- Jobs:
1) Using the article on APIM v2 certificate trust, explain in one to three sentences why uploading the internal root and sub-CA to the global certificate store did not fix the 500 errors on StandardV2.
2) From the article on APIM v2 certificate trust, reproduce word for word the passage from "The Global Certificate Store Is a" up to and including "that CA work.".

- Text extract:
APIM v2 Stopped Trusting My Internal CA and the Real Fix Is Not Where Most Teams Look
We moved an APIM instance from classic Premium to StandardV2 overnight. The new gateway came up, APIs imported, developer portal rendered, the network path was correct all the way to the backend VNet. Then the first real request to an internal API returned a 500. Every internal backend returned a 500.
The backend hostnames are on an internal CA (our corporate root plus an issuing sub-CA we have been running for years). The classic APIM never had a problem with this because we had uploaded the root and the sub-CA to the classic certificate store and everything downstream of that Just Worked. StandardV2 did not care.
The APIM gateway log on v2 said:
The remote certificate was rejected by the provided RemoteCertificateValidationCallback
That log line tells you exactly what happened, if you read it right. The backend presented its certificate. APIM received it. APIM rejected it during the validation callback. It is a trust error, not a network error, and debugging it on the network side (which is what we did first) gets you nowhere.
The Global Certificate Store Is a Ghost Town on v2
On classic APIM, the global certificate store is how you make the gateway trust an internal CA. You upload the root and any intermediates under Microsoft.ApiManagement/service/{name}/certificates, the classic runtime merges them into its backend TLS trust set, and all your backends under that CA work.
On v2, that store is still there. You can still upload to it. You can still list the uploads. None of it does anything for backend validation. The v2 runtime does not consult the global store for backend trust.
Microsoft does document this, but it is one line buried in the v2 tiers overview under “Classic feature availability”:
CA certificates managed in the global certificate list → CA certificates referenced in backend entity
If you do not notice that line (and we did not, before we started debugging), you will spend an afternoon verifying network routes, private DNS zones, and NSGs that have nothing to do with the real problem.

- Provided material:
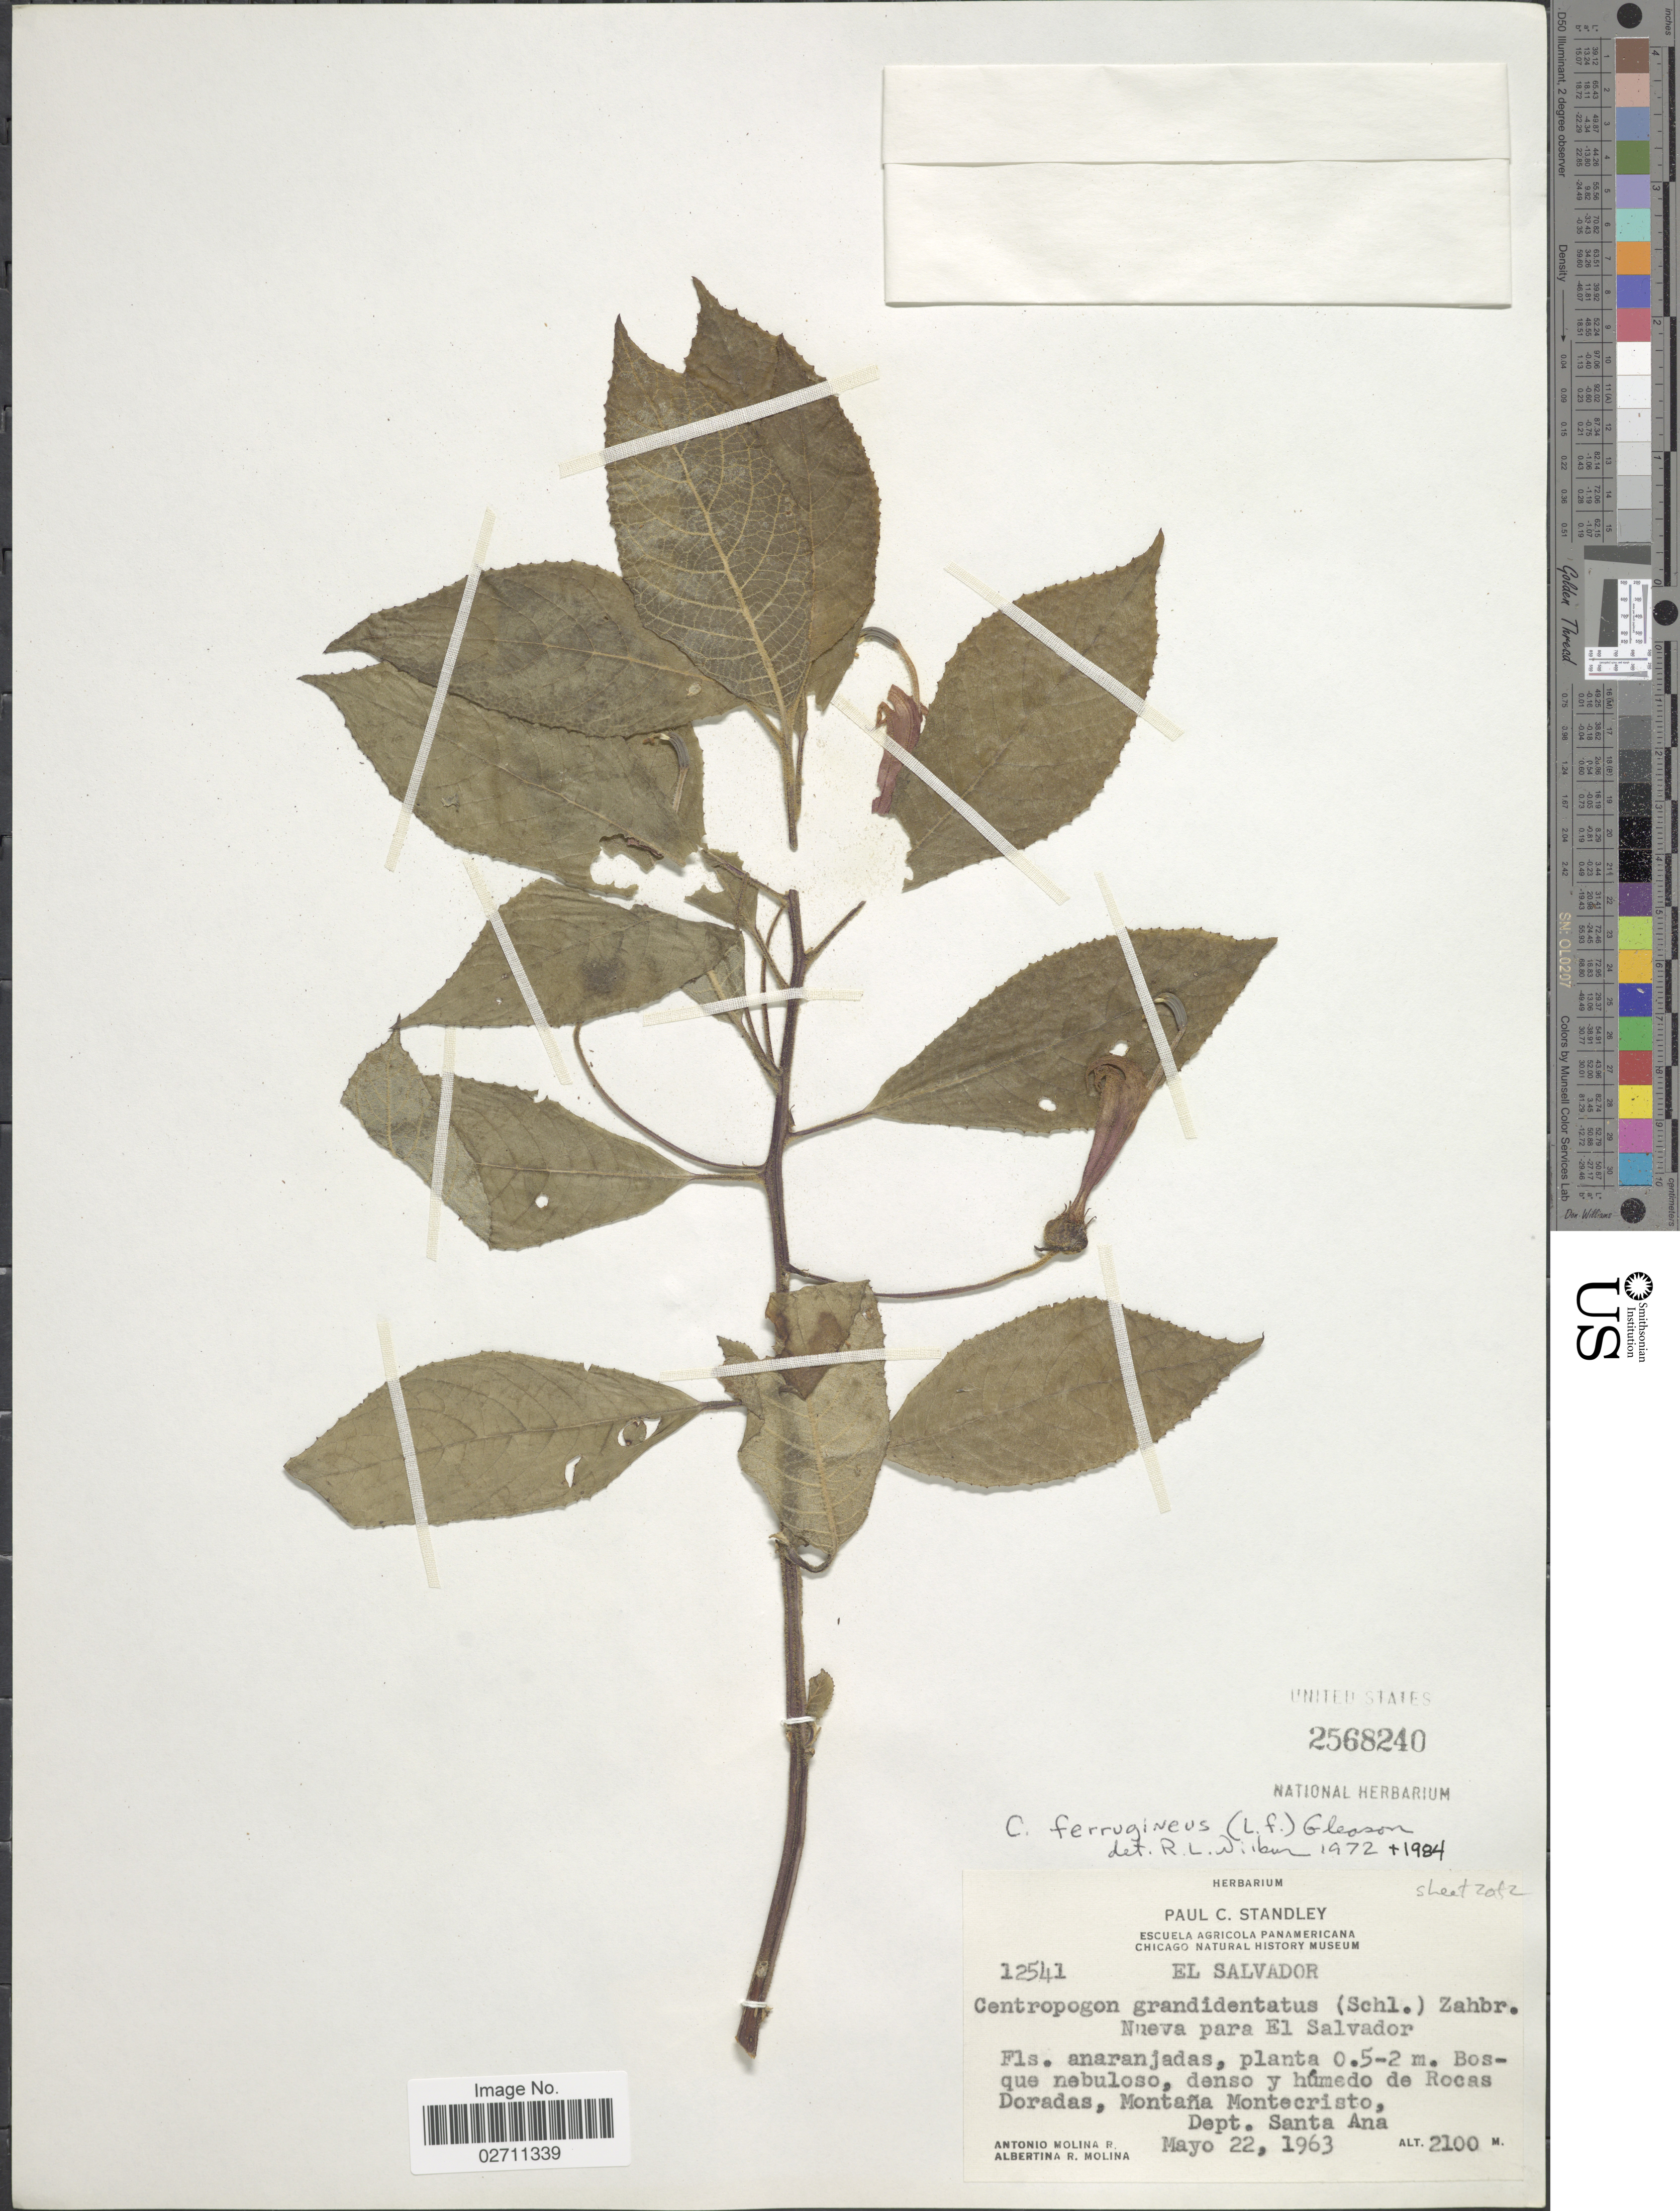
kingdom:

- Results by task:
1) On v2 the global store still accepts and lists uploads, but the v2 runtime does not consult it for backend trust, so those certificates play no part in backend validation. On v2, CA certificates must be referenced in the backend entity.

2)
The Global Certificate Store Is a Ghost Town on v2
On classic APIM, the global certificate store is how you make the gateway trust an internal CA. You upload the root and any intermediates under Microsoft.ApiManagement/service/{name}/certificates, the classic runtime merges them into its backend TLS trust set, and all your backends under that CA work.